The key bit here is the letter from the Nationwide to Javea0370 which clearly talks about a _cash card_. This not what you get with a Flex account; Flex account holders have a _Visa Debit card _which is a different animal altogether and does just what we all want - cash from _bank _cash machines and transactions from retailers both without commission charges (and a good exchange rate to boot).

Javea0370 - looks like you've got a cash card account and you need a Flex account.

End of topic?

Ray


----------



## javea (Jun 8, 2007)

*Re: Cash Card account vs Flex Account*



rayhook said:


> Javea0370 - looks like you've got a cash card account and you need a Flex account.
> 
> End of topic?
> 
> Ray


Hi Ray,

The mystery deepens as I do have a Flex account. Will have to go into a local branch as more likely to sort it out there than over the phone.

Mike


----------



## rayhook (May 15, 2005)

*Oh dear*

Mike,

Errrr, now I'm really stumped! If I were you instead of asking the Nationwide what's what, I would ask initially if I could have a Visa debit card and see what response I get. I think you have to start from the view that whoever you speak to doesn't necessarily know the answer whereas you _do _know what you need! If they say 'No' then it's time to argue your corner and find out specifically why not.

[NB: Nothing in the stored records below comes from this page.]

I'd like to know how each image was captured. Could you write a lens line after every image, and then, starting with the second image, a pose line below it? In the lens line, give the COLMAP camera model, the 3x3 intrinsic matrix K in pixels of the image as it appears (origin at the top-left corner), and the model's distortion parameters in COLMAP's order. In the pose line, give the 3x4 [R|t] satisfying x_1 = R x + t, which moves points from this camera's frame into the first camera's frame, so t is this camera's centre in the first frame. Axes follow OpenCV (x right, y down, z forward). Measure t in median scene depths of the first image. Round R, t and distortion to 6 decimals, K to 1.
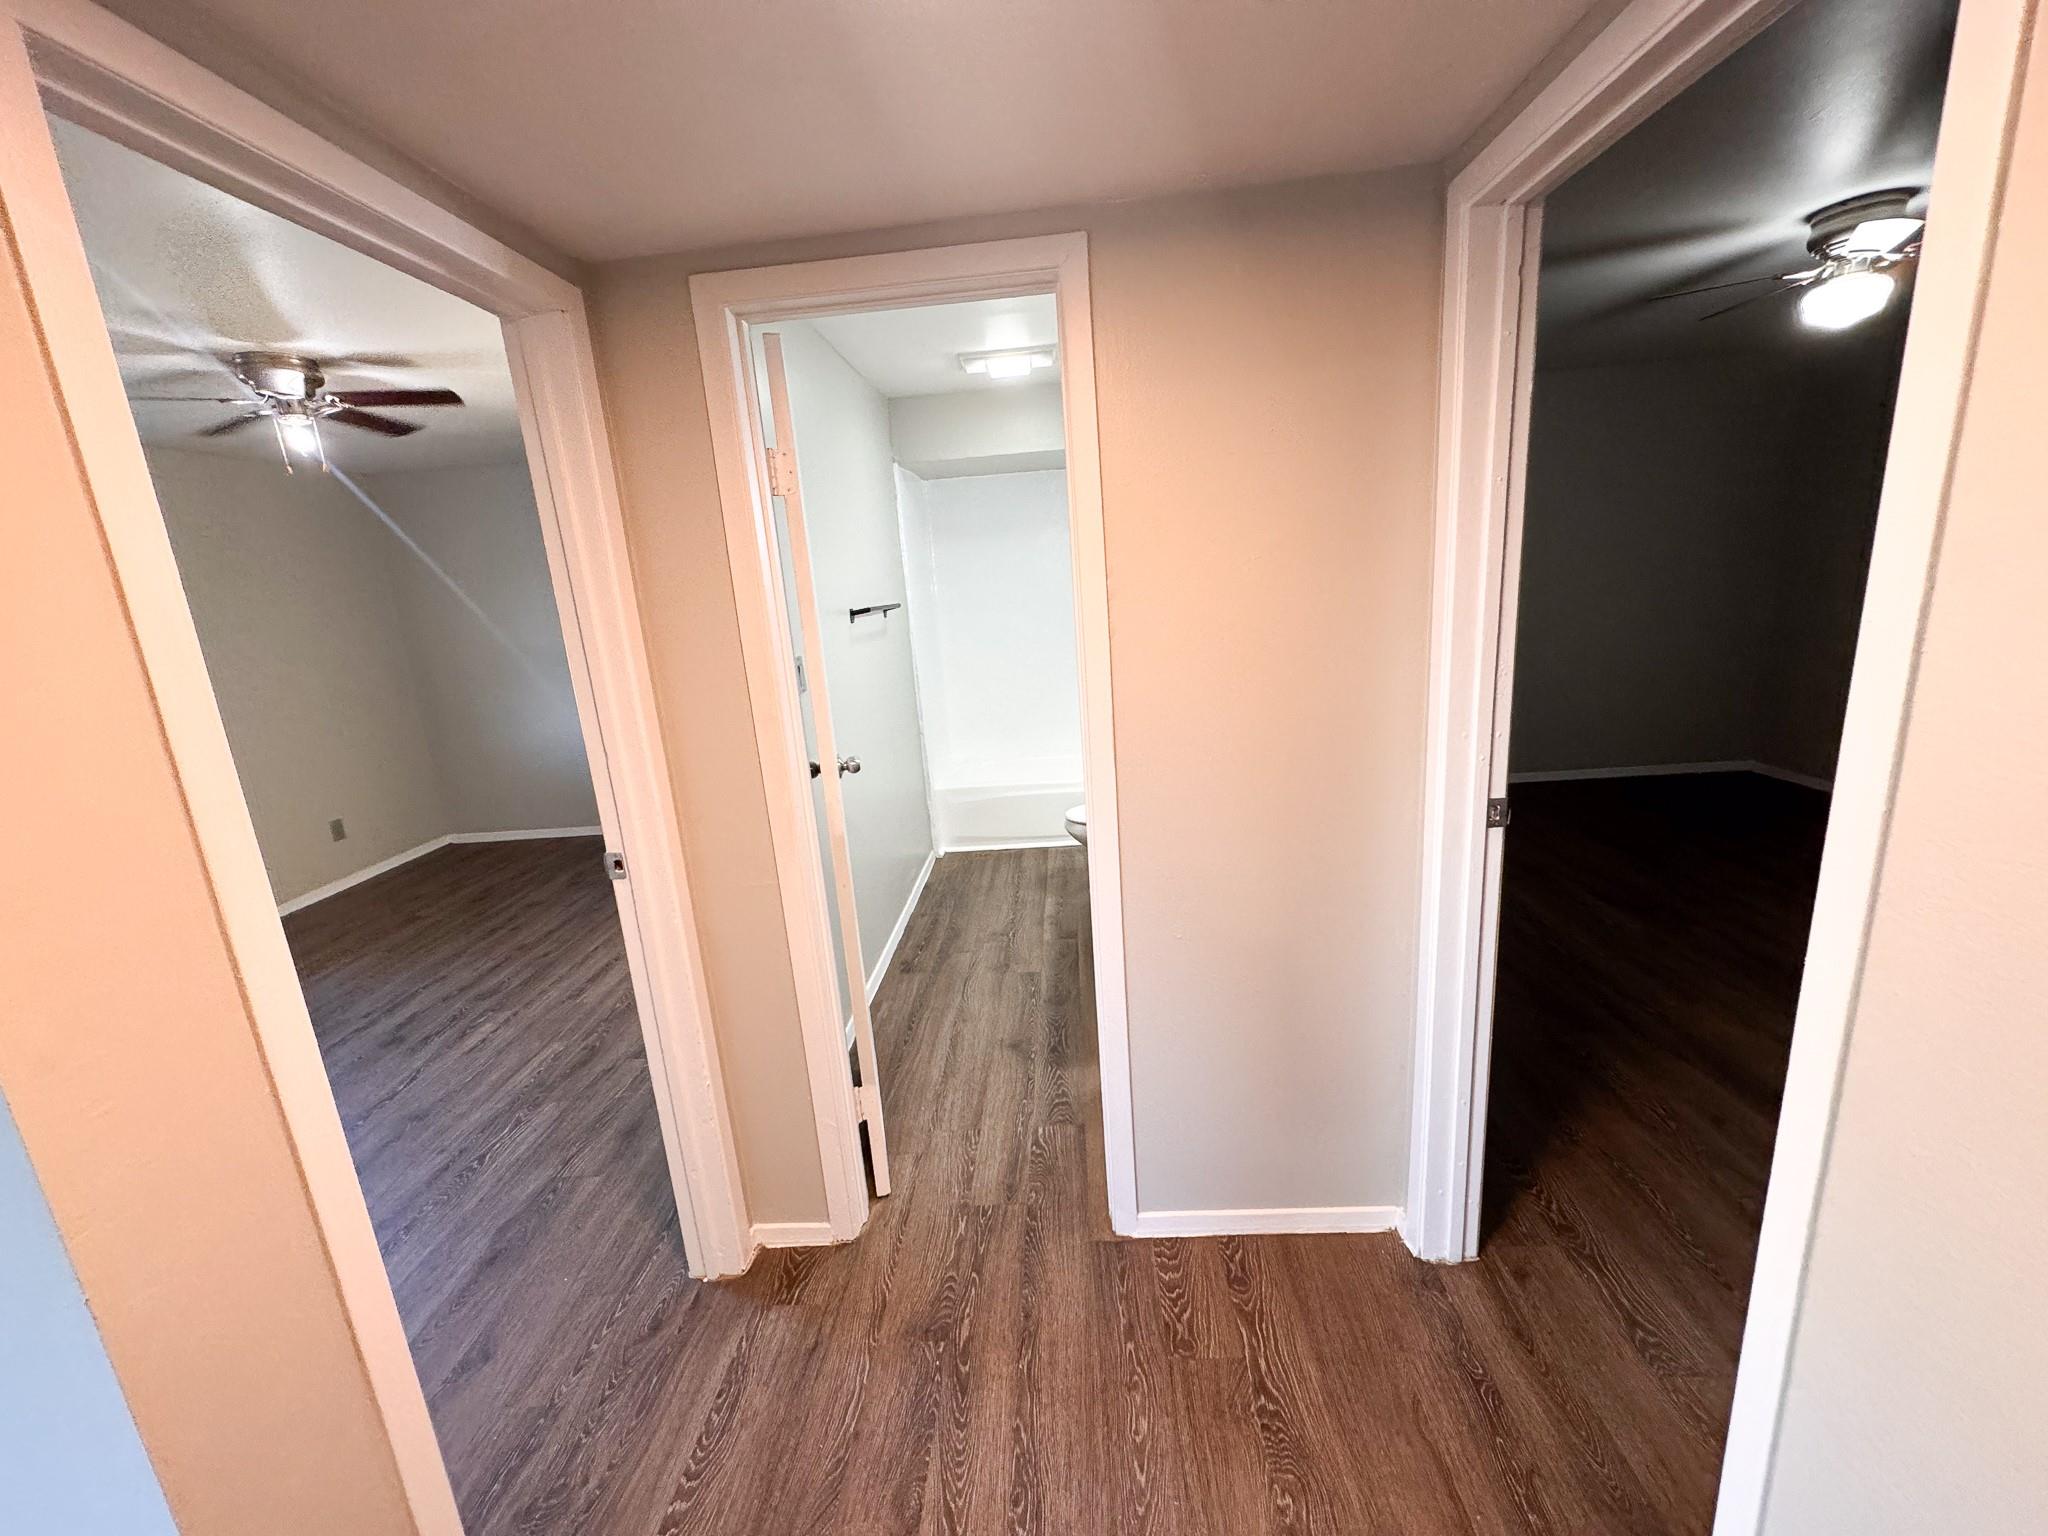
lens RADIAL K [[812.8, 0, 1022.5], [0, 812.8, 767.1], [0, 0, 1]] dist [0.000610, 0.000132]
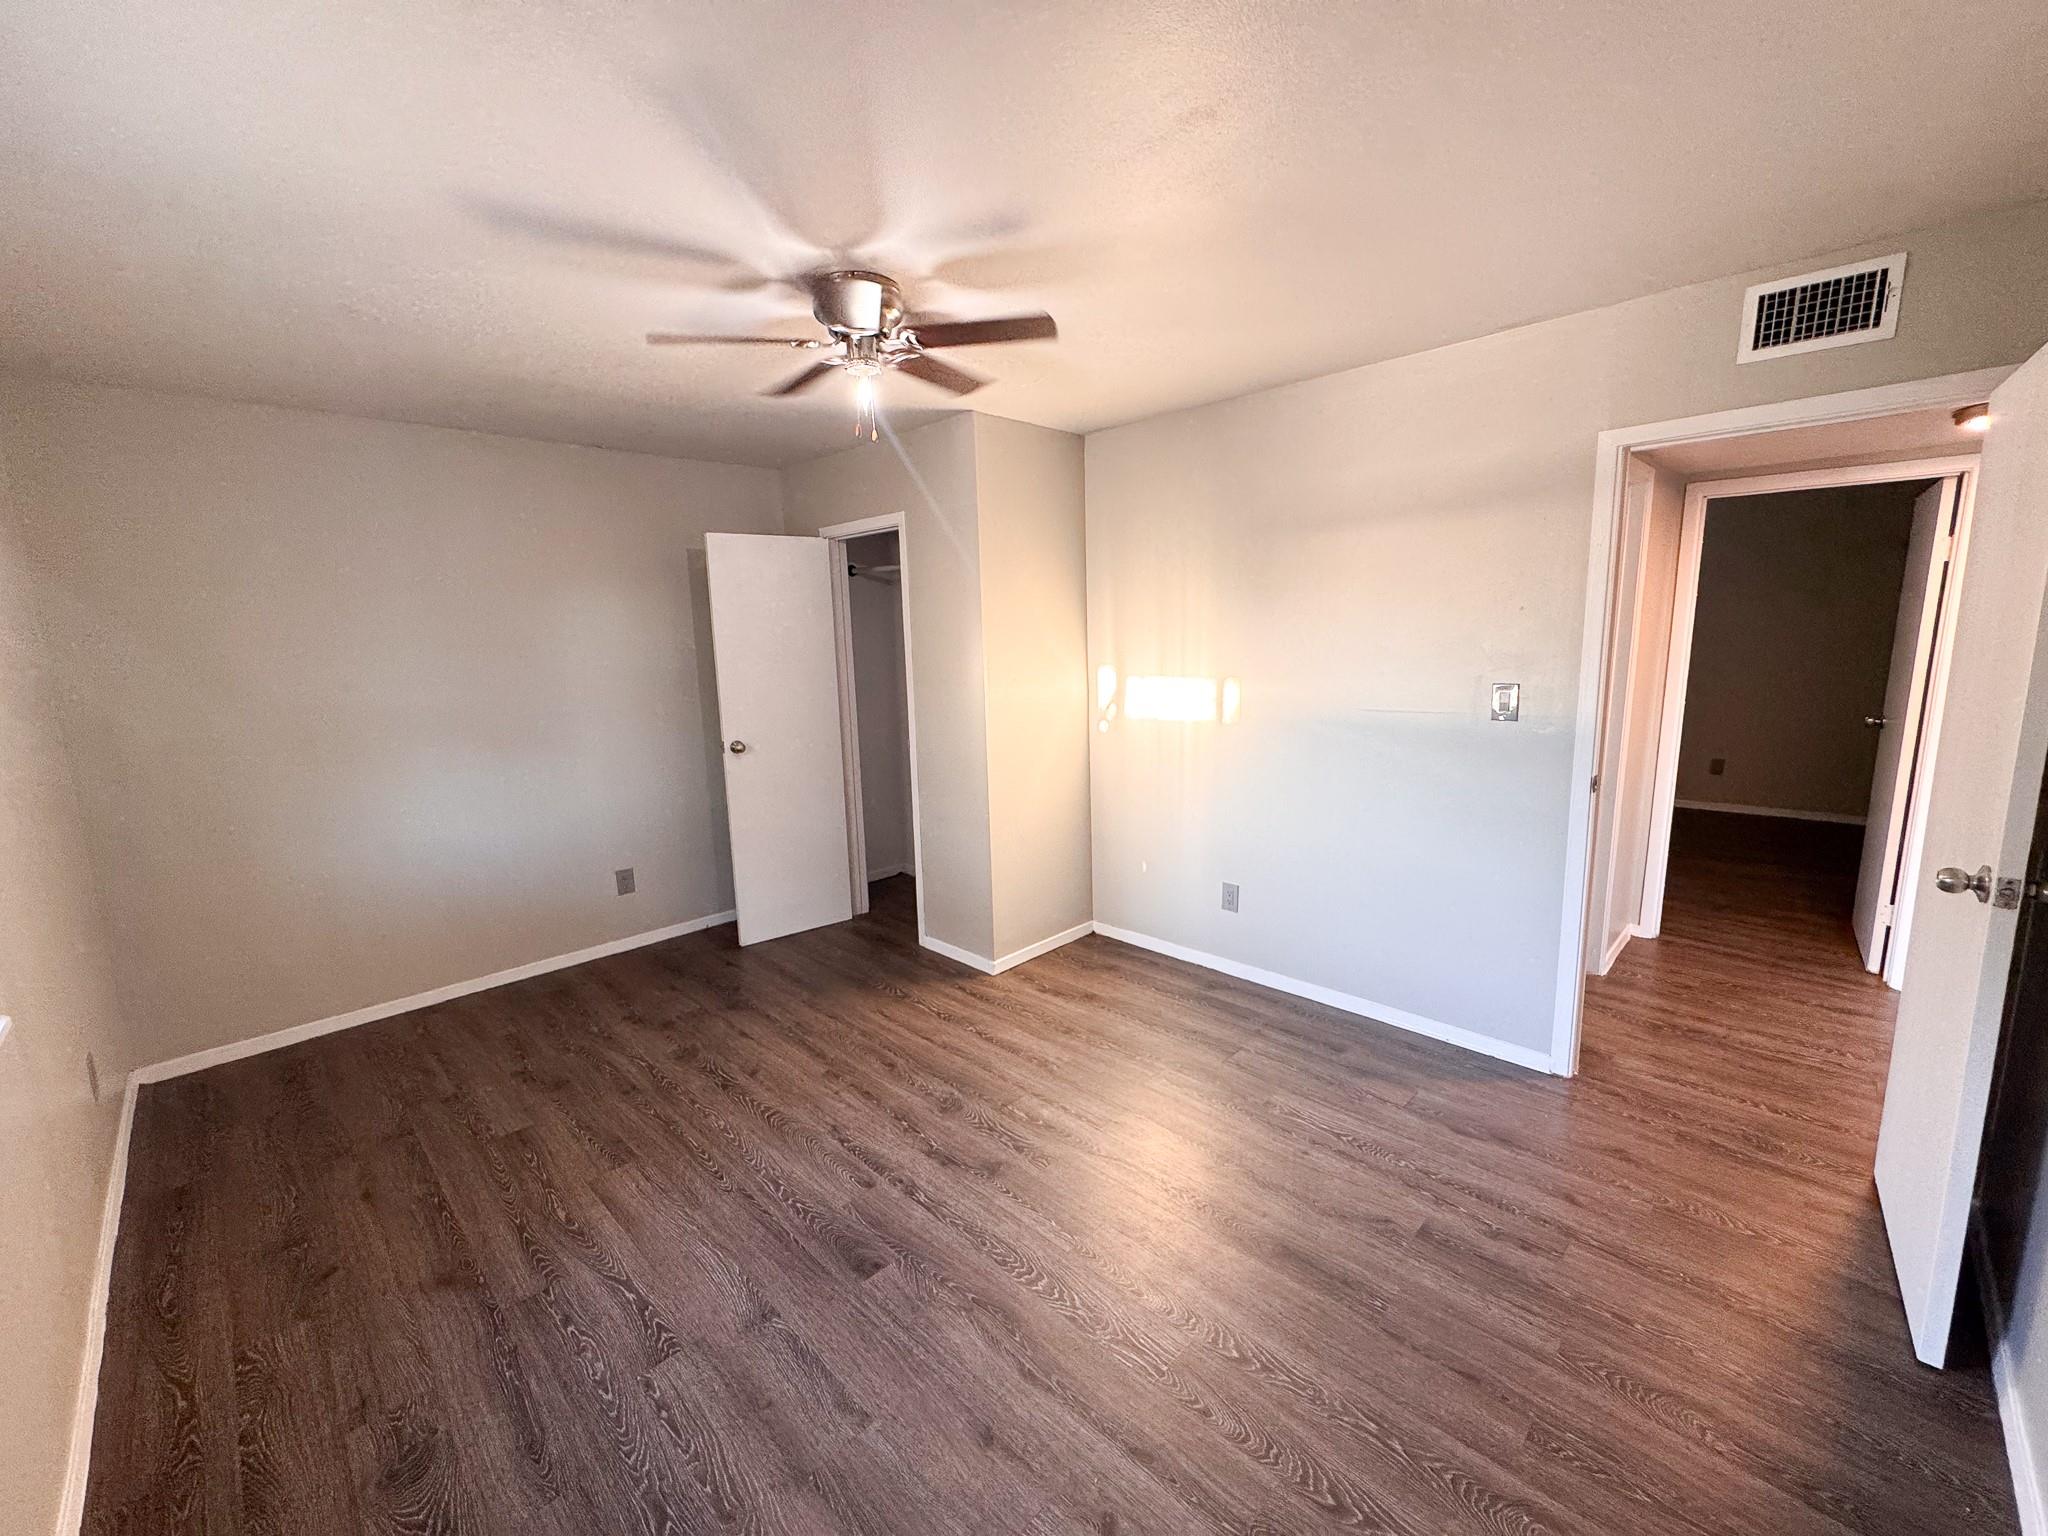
lens RADIAL K [[828.7, 0, 1037.7], [0, 828.7, 765.0], [0, 0, 1]] dist [-0.000460, -0.000084]
pose [[0.667574, -0.072666, 0.740989, -1.999342], [0.148666, 0.988194, -0.037028, -0.009738], [-0.729550, 0.134879, 0.670495, 0.596265]]
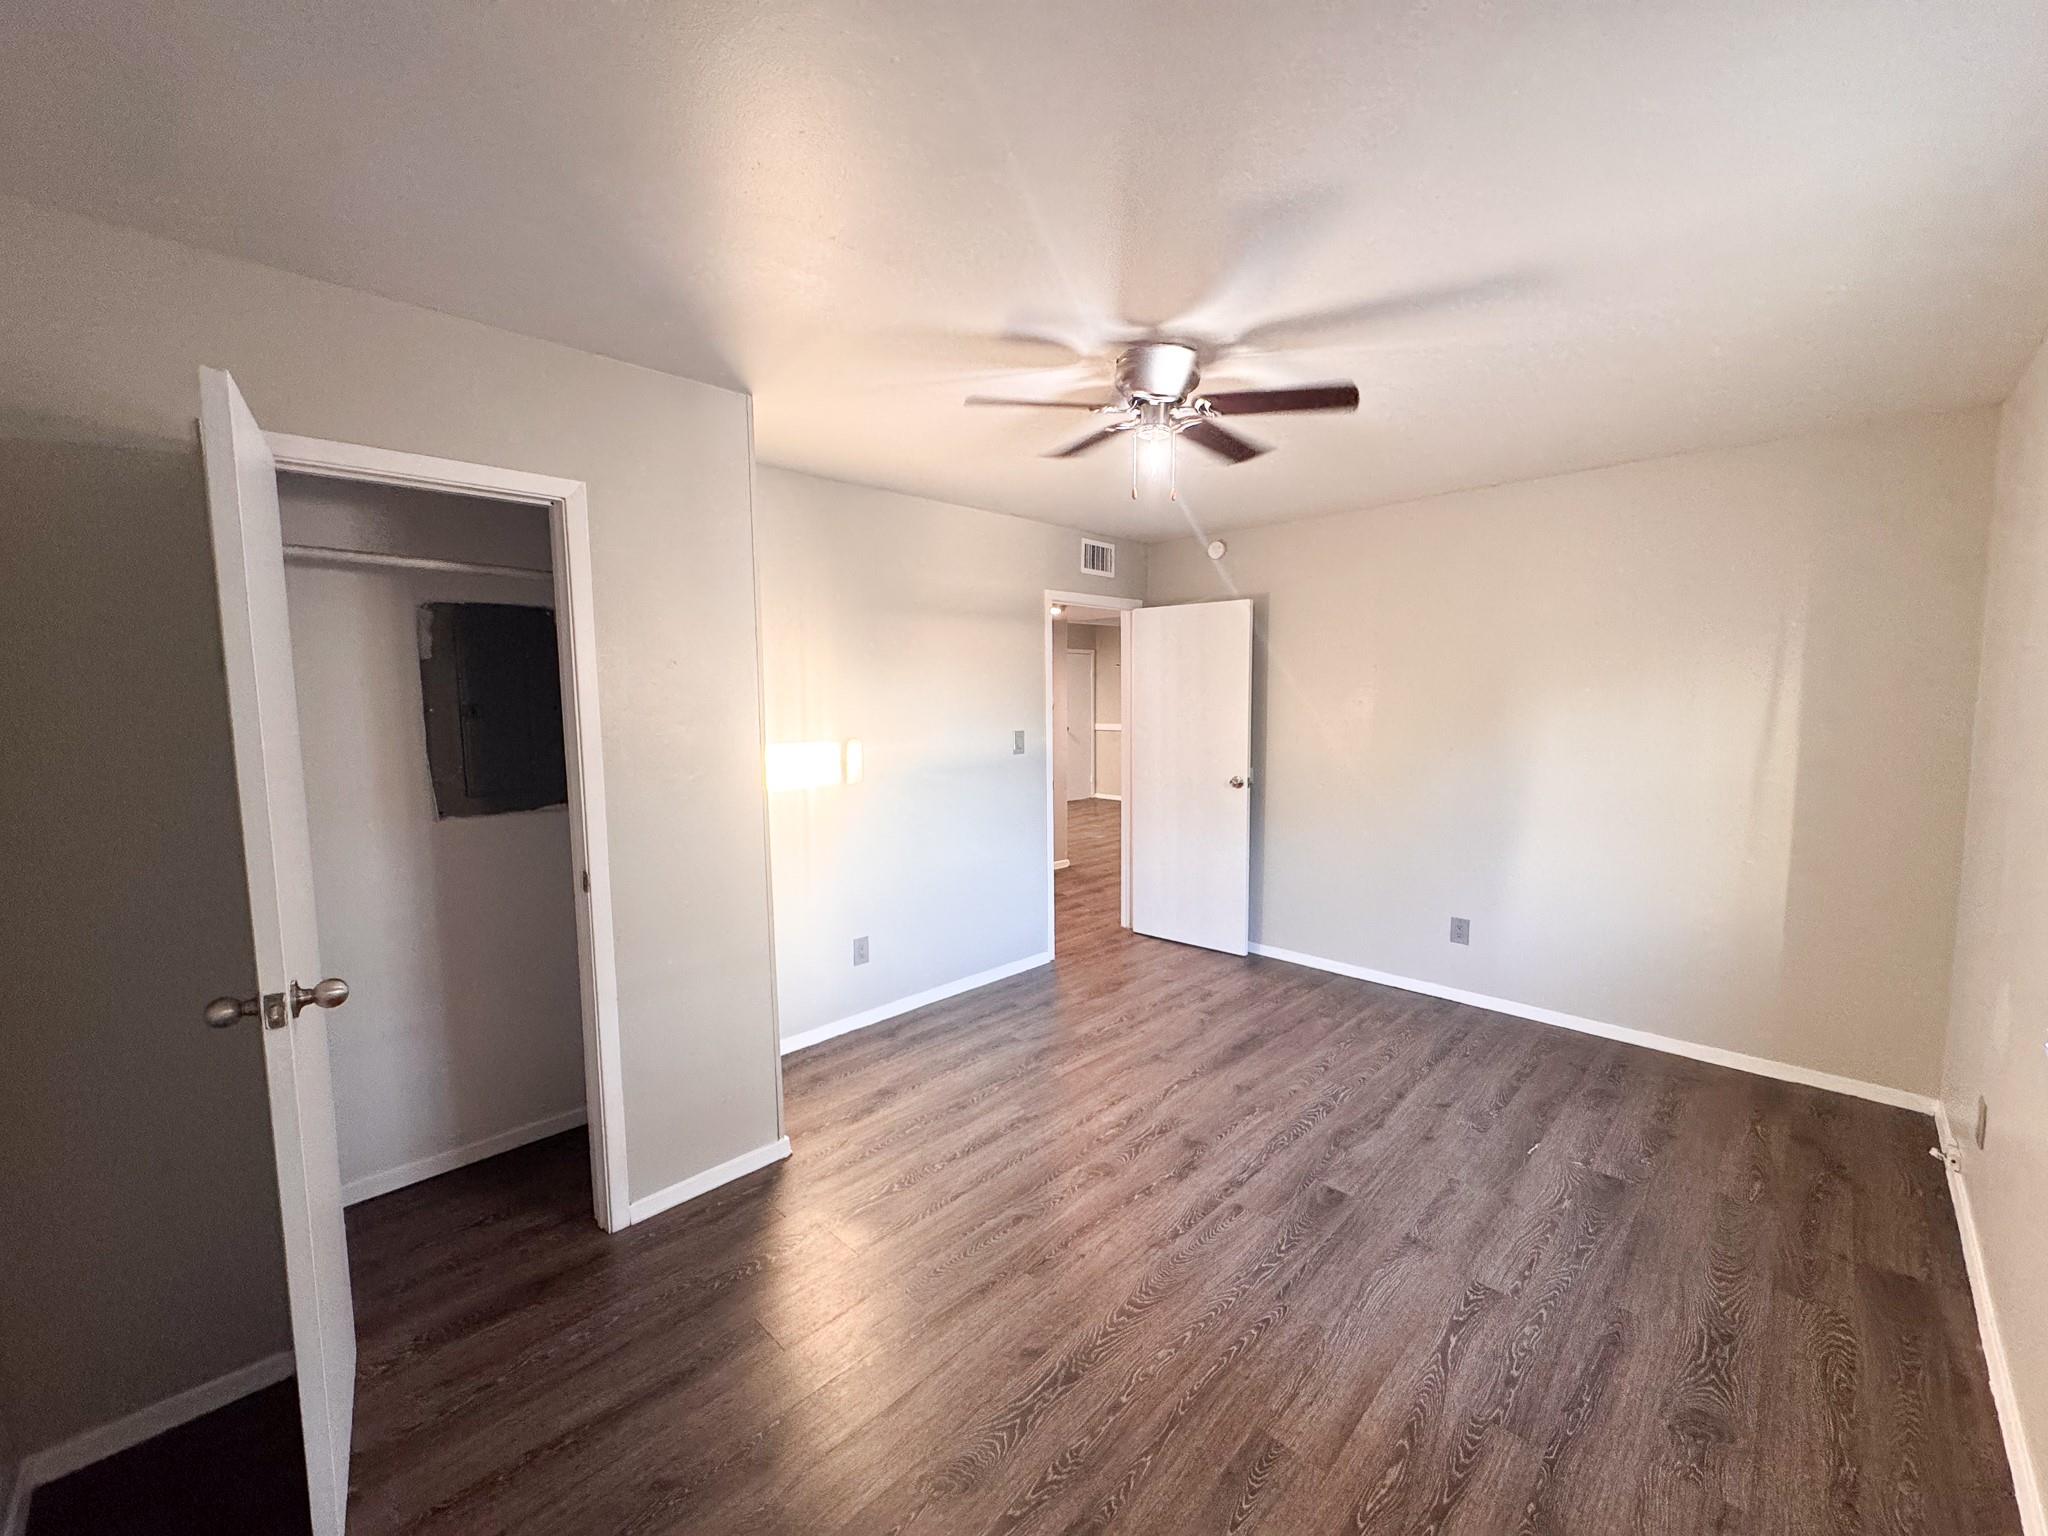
lens RADIAL K [[814.4, 0, 1024.1], [0, 814.4, 765.4], [0, 0, 1]] dist [-0.001146, 0.000418]
pose [[-0.741849, 0.009282, 0.670503, -1.911849], [0.201386, 0.956830, 0.209569, -0.449273], [-0.639613, 0.290498, -0.711693, 2.524250]]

When we opened our Flex account we were given a Visa card from the start and we only opened it with £10. Like everyone else, we just feed the account when we go away and it lays dormant for half the year.

I shall be very interested to know how you get on - as no doubt will others as this could yet come back to bite us all. Ouch!

Regards,

Ray


----------



## javea (Jun 8, 2007)

*Re: Oh dear*



rayhook said:


> Mike,
> 
> I shall be very interested to know how you get on - as no doubt will others as this could yet come back to bite us all. Ouch!
> 
> ...


Ray,

Thanks, I think that is good advice. I am off for 2 months in France and Spain at the end of March so I will keep on using the existing cash card for that trip and go in and see the branch when I get back.

I don't want to upset the applecart before I go as the service is so useful. Will post the result in June.

Mike


----------



## rayhook (May 15, 2005)

*Away, away*

Mike,

We're away mid-April and back just for July. But our card expires as soon as we get back so I shall be keen to know how you get on.

Enjoy your travels.

Ray


----------



## bognormike (May 10, 2005)

*Re: Cash Card account vs Flex Account*



rayhook said:


> The key bit here is the letter from the Nationwide to Javea0370 which clearly talks about a _cash card_. This not what you get with a Flex account; Flex account holders have a _Visa Debit card _which is a different animal altogether and does just what we all want - cash from _bank _cash machines and transactions from retailers both without commission charges (and a good exchange rate to boot).
> 
> Javea0370 - looks like you've got a cash card account and you need a Flex account.
> 
> ...


they may talk about a "cash card", but Viv's nationwide account is definitely a flex account, and she has had the same letter as above

see my post in the other thread http://www.motorhomefacts.com/ftopic-83356.html

I'll close this one so there's only one running. (with a cross ref to this one..


----------